## SUPPLIED DATA
· · · · · · ·
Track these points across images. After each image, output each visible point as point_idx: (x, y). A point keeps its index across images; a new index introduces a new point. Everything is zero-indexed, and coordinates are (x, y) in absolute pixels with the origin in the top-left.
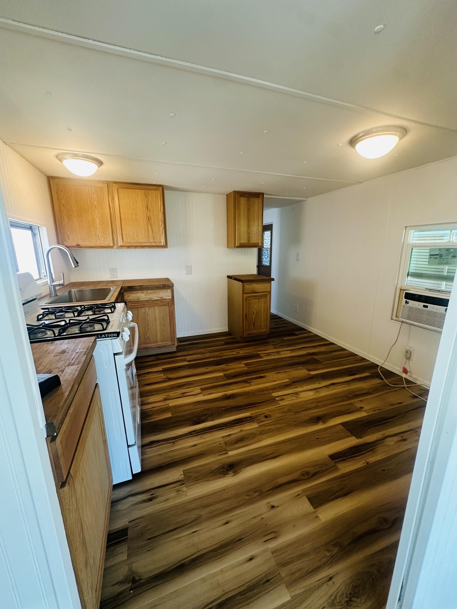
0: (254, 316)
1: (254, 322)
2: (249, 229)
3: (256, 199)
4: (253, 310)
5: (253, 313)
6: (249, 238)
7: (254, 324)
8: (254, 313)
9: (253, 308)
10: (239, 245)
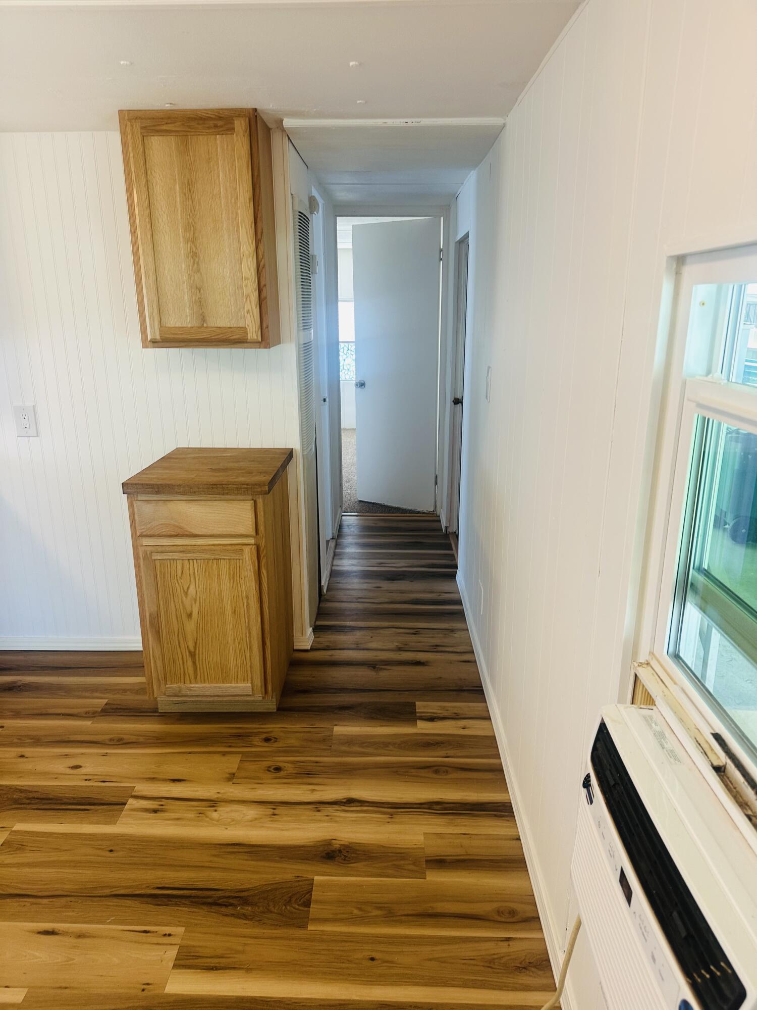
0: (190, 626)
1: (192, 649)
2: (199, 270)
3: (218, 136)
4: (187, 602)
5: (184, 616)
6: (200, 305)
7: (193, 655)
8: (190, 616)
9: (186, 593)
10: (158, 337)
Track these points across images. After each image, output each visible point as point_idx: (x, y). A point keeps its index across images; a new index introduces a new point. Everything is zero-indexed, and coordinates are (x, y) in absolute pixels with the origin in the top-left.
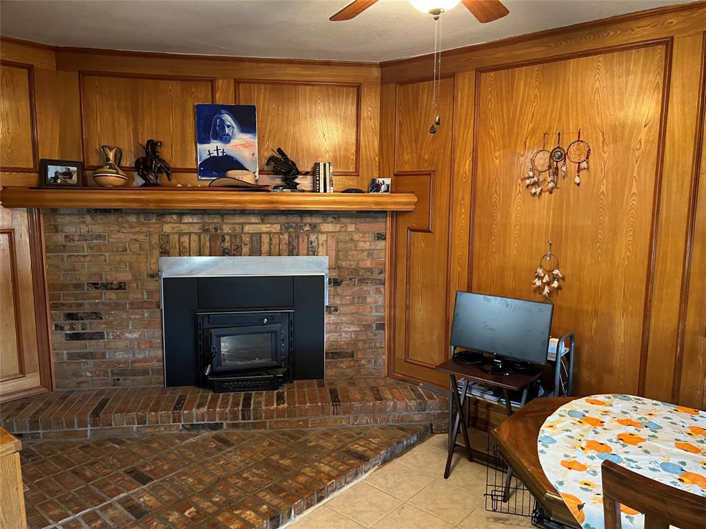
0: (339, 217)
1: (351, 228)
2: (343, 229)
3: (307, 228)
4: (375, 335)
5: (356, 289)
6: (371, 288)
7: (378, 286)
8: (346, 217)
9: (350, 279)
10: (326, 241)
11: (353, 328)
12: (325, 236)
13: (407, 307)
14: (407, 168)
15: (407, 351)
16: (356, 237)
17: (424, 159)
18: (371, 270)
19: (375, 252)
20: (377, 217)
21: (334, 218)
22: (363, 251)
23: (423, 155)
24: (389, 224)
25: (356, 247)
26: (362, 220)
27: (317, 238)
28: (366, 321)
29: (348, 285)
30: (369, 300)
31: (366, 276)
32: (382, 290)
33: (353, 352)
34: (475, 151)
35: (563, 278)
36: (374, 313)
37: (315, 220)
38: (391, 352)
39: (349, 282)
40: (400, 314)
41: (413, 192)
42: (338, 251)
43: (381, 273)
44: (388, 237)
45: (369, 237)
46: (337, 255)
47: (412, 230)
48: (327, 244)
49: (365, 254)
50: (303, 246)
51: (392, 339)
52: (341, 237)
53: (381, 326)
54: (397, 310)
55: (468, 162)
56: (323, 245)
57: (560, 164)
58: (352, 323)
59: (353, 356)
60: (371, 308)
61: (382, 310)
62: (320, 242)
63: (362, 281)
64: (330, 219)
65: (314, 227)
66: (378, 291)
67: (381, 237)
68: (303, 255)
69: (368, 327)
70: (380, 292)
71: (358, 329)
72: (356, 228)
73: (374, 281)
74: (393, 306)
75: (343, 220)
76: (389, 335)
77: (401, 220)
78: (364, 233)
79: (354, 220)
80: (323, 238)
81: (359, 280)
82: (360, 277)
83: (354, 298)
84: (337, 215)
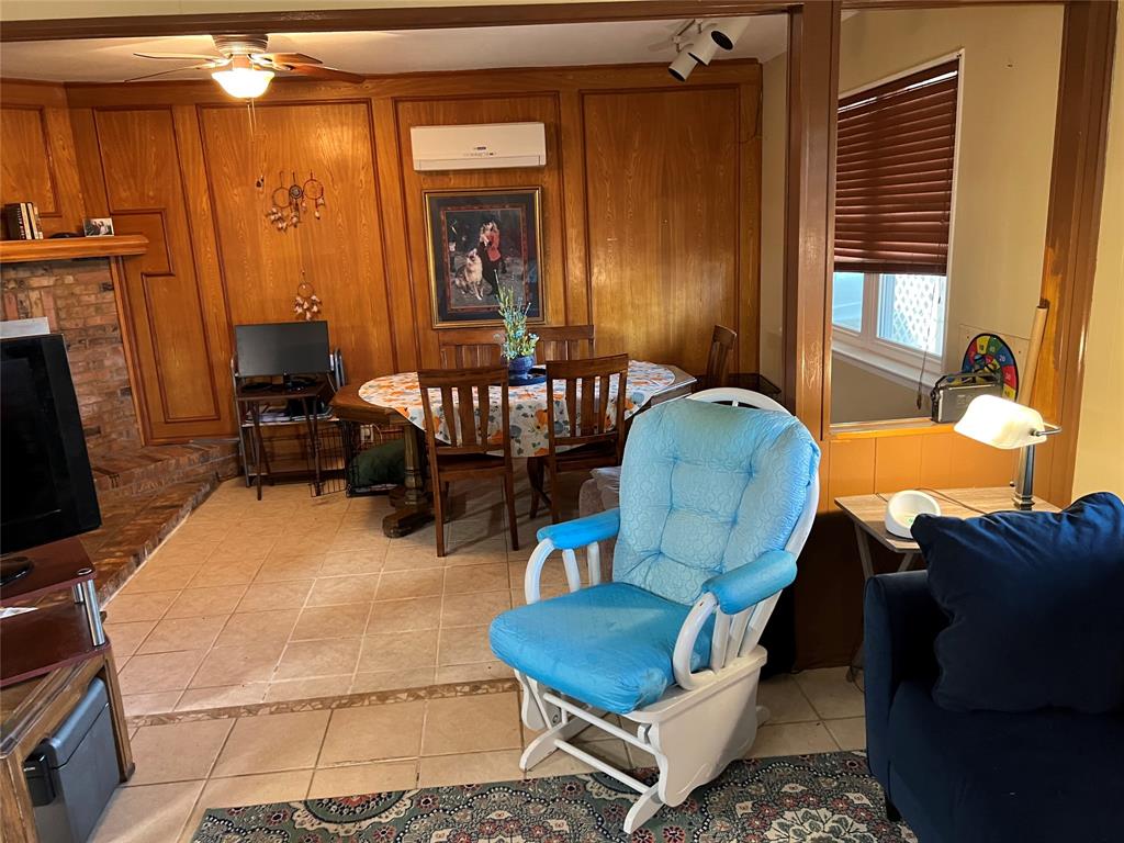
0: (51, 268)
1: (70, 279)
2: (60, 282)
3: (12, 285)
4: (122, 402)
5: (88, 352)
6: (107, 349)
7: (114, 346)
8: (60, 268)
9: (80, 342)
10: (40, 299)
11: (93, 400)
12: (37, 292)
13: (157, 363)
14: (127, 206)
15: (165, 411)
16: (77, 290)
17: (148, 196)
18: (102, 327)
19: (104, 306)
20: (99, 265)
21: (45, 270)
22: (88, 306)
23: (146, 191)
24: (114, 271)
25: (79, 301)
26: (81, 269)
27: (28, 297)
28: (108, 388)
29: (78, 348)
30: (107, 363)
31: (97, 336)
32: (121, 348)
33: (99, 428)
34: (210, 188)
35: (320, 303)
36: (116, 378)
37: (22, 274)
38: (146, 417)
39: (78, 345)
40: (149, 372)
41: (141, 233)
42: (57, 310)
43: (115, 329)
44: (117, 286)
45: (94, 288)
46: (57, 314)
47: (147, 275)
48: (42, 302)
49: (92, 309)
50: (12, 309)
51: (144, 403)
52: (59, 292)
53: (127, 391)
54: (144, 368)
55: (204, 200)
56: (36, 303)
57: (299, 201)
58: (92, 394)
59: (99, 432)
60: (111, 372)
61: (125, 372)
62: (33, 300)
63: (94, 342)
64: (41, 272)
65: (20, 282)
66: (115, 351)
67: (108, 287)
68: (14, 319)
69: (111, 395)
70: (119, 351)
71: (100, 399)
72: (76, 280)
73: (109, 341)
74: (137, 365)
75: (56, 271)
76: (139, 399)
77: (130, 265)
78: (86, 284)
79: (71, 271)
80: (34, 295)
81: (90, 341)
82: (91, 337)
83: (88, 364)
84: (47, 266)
· · · · · · ·
## WORK INSTRUCTION
Copy all of the material above word for word, but leave out the pictures.

## ANSWER
Track these points across images. After each image, output each visible point as point_idx: (x, y). A point keeps its index across images; a new index introduces a new point. Everything is zero-indexed, and coordinates are (x, y) in absolute pixels with the origin in the top-left.
0: (254, 316)
1: (254, 322)
2: (249, 229)
3: (256, 199)
4: (253, 310)
5: (253, 313)
6: (249, 238)
7: (254, 324)
8: (254, 313)
9: (253, 308)
10: (239, 245)
0: (190, 626)
1: (192, 649)
2: (199, 270)
3: (218, 136)
4: (187, 602)
5: (184, 616)
6: (200, 305)
7: (193, 655)
8: (190, 616)
9: (186, 593)
10: (158, 337)
Track these points across images. After each image, output each visible point as point_idx: (x, y). A point keeps its index across images; a new index introduces a new point. Everything is zero-indexed, and coordinates are (x, y) in absolute pixels with the origin in the top-left.
0: (339, 217)
1: (351, 228)
2: (343, 229)
3: (307, 228)
4: (375, 335)
5: (356, 289)
6: (371, 288)
7: (378, 286)
8: (346, 217)
9: (350, 279)
10: (326, 241)
11: (353, 328)
12: (325, 236)
13: (407, 307)
14: (407, 168)
15: (407, 351)
16: (356, 237)
17: (424, 159)
18: (371, 270)
19: (375, 252)
20: (377, 217)
21: (334, 218)
22: (363, 251)
23: (423, 155)
24: (389, 224)
25: (356, 247)
26: (362, 220)
27: (317, 238)
28: (366, 321)
29: (348, 285)
30: (369, 300)
31: (366, 276)
32: (382, 290)
33: (353, 352)
34: (475, 151)
35: (563, 278)
36: (374, 313)
37: (315, 220)
38: (391, 352)
39: (349, 282)
40: (400, 314)
41: (413, 192)
42: (338, 251)
43: (381, 273)
44: (388, 237)
45: (369, 237)
46: (337, 255)
47: (412, 230)
48: (327, 244)
49: (365, 254)
50: (303, 246)
51: (392, 339)
52: (341, 237)
53: (381, 326)
54: (397, 310)
55: (468, 162)
56: (323, 245)
57: (560, 164)
58: (352, 323)
59: (353, 356)
60: (371, 308)
61: (382, 310)
62: (320, 242)
63: (362, 281)
64: (330, 219)
65: (314, 227)
66: (378, 291)
67: (381, 237)
68: (303, 255)
69: (368, 327)
70: (380, 292)
71: (358, 329)
72: (356, 228)
73: (374, 281)
74: (393, 306)
75: (343, 220)
76: (389, 335)
77: (401, 220)
78: (364, 233)
79: (354, 220)
80: (323, 238)
81: (359, 280)
82: (360, 277)
83: (354, 298)
84: (337, 215)
0: (51, 268)
1: (70, 279)
2: (60, 282)
3: (12, 285)
4: (122, 402)
5: (88, 352)
6: (107, 349)
7: (114, 346)
8: (60, 268)
9: (80, 342)
10: (40, 299)
11: (93, 400)
12: (37, 292)
13: (157, 363)
14: (127, 206)
15: (165, 411)
16: (77, 290)
17: (148, 196)
18: (102, 327)
19: (104, 306)
20: (99, 265)
21: (45, 270)
22: (88, 306)
23: (146, 191)
24: (114, 271)
25: (79, 301)
26: (81, 269)
27: (28, 297)
28: (108, 388)
29: (78, 348)
30: (107, 363)
31: (97, 336)
32: (121, 348)
33: (99, 428)
34: (210, 188)
35: (320, 303)
36: (116, 378)
37: (22, 274)
38: (146, 417)
39: (78, 345)
40: (149, 372)
41: (141, 233)
42: (57, 310)
43: (115, 329)
44: (117, 286)
45: (94, 288)
46: (57, 314)
47: (147, 275)
48: (42, 302)
49: (92, 309)
50: (12, 309)
51: (144, 403)
52: (59, 292)
53: (127, 391)
54: (144, 368)
55: (204, 200)
56: (36, 303)
57: (299, 201)
58: (92, 394)
59: (99, 432)
60: (111, 372)
61: (125, 372)
62: (33, 300)
63: (94, 342)
64: (41, 272)
65: (20, 282)
66: (115, 351)
67: (108, 287)
68: (14, 319)
69: (111, 395)
70: (119, 351)
71: (100, 399)
72: (76, 280)
73: (109, 341)
74: (137, 365)
75: (56, 271)
76: (139, 399)
77: (130, 265)
78: (86, 284)
79: (71, 271)
80: (34, 295)
81: (90, 341)
82: (91, 337)
83: (88, 364)
84: (47, 266)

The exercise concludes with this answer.